Tyler: I’ve done documentaries in the past and many of them have centered on belief. This was a little bit in my wheelhouse and a couple of the films I’ve done here in Utah, but teaming with Jared, both of us seasoned directors in our own field and making this narrative documentary hybrid was a blast. Again, it was such a passion project for both of us. This is something I think we both have been wanting to do for a number of years before we met up and said, “Let’s do it together.” Making it and having it on a place like Netflix, where it’s assured to be seen by the vast majority of America and the world, I don’t think we could have had anything better with this, to be frank with you. It’s been a dream.
What do you hope people who had no knowledge of the incidents before to take away from the documentary?
Jared: One of the cool things about this story is that most people outside of Utah don’t know anything about it. Even people from Utah don’t know the details of this story. After it occurred, I think that there were a lot of institutions and people that were embarrassed by the deception that they’ve endured. They were also heartbroken from just the devastation and the tragedy of what had occurred. So it wasn’t talked about much within the community. You’d have to go and kind of read a book about it or know somebody who directly experienced it firsthand. Our hope is that people don’t read any articles about it and just go into the series called knowing nothing because I think just the twists and turns that occur are just unlike anything in the true crime genre. It was such an isolated regional event that occurred that people just don’t know anything about it.
What do you anticipate the reaction of the church and the community in Utah to be to the documentary?
Tyler: Ultimately, it’s a great story. I do think there will be a bit of interest here in the state of Utah, just because it is something that is so close to home. Any story that relates to a certain culture or demographic is going to appeal to that certain demographic. I think what is going to happen within the members of the church and within the community is, I think they’re going to be pleasantly surprised by the amazing story itself, I hope. I also think that they will likely go into it with a number of assumptions of why the film was made and what might be in it that won’t really… that aren’t necessarily going to come to fruition. By and large, Jared and I stayed true to the story. We didn’t have an axe to grind. We didn’t choose sides. We told the story as it happened while it happened to those people who it happened to.
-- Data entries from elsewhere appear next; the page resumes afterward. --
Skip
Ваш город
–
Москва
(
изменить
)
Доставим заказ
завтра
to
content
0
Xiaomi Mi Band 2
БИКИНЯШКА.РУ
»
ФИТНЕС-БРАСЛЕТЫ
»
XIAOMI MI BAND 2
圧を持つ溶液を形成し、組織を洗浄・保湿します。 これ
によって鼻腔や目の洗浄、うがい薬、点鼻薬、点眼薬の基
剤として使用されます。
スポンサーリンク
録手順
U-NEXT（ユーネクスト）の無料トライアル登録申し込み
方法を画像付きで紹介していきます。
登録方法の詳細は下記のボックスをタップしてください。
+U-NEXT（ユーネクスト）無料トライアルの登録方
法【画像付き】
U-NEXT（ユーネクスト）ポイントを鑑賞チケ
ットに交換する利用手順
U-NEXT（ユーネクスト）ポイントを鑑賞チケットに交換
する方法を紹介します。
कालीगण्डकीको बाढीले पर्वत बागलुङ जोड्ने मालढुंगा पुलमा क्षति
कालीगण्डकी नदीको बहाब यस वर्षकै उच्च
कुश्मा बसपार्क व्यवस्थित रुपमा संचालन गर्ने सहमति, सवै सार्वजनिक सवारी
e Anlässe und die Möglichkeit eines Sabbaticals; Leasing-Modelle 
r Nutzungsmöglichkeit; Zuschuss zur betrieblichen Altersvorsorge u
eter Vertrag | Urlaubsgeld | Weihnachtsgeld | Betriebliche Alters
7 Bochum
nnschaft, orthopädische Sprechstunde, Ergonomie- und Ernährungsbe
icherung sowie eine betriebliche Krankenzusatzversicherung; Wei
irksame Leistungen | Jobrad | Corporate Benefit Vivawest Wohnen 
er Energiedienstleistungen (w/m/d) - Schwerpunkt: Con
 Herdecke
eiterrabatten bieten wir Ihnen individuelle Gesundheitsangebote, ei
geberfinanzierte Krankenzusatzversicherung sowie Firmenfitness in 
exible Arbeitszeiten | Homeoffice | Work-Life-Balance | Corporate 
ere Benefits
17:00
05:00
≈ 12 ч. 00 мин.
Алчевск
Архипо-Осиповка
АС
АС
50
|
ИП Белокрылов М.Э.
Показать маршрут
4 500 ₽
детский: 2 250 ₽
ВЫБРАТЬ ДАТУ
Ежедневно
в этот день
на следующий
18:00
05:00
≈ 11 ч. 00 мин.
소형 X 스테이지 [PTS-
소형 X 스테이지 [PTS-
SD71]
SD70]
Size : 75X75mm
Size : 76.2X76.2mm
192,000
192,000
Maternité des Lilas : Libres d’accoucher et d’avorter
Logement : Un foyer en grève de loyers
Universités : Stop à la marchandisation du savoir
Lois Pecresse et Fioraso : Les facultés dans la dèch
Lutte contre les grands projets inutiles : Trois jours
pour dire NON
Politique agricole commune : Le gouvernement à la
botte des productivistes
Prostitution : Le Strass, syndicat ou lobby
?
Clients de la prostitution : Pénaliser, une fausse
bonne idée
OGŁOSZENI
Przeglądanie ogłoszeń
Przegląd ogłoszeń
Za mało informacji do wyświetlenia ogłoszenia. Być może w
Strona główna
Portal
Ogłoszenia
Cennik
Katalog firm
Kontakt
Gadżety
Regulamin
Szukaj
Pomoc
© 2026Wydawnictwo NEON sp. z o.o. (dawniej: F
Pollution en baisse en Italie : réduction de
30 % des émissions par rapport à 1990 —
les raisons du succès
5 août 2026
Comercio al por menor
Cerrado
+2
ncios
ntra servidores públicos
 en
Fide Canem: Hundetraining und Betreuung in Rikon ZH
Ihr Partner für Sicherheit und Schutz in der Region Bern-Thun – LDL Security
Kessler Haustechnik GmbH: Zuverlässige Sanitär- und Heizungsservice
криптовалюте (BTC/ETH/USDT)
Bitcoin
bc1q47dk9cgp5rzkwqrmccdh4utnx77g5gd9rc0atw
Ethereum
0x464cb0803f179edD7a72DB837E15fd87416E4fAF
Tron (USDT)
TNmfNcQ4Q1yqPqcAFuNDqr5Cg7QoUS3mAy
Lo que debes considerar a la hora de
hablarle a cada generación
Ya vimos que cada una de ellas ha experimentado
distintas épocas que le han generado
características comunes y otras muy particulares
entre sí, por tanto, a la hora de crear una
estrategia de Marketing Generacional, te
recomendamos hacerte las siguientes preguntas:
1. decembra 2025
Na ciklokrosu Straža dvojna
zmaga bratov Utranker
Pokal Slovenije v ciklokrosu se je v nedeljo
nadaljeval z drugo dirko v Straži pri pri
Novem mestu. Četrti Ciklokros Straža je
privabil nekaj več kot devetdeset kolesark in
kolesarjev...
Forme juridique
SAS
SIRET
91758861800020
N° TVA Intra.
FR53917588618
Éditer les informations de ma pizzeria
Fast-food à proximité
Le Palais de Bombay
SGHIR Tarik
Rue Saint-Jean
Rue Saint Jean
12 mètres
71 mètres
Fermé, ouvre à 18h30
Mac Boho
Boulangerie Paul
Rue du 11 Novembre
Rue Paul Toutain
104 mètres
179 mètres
Jared: Exactly. The great thing as it relates to the church is, the good guys win in the end and the bad guy goes to jail. They know what occurred, they lived through it. Again, I think the details of this story and how it unfolded and hearing firsthand accounts from people is what will make it so compelling for people that know the story already. Just the sheer amount of detail and insight that came through the production process as we were shooting it that people have never heard before, I think is just going to be really exciting and compelling. At the end of the day, if they come into it thinking that there was an agenda behind the making of it, they are just going to get lost in the story. Like Tyler said, no axe to grind at all. We just really wanted to objectively tell a story and let the people who’ve lived it share the experience.
Clarification: This post has been updated to clarify how The Church of Jesus Christ of Latter-day Saints handled Hofmann’s forged documents.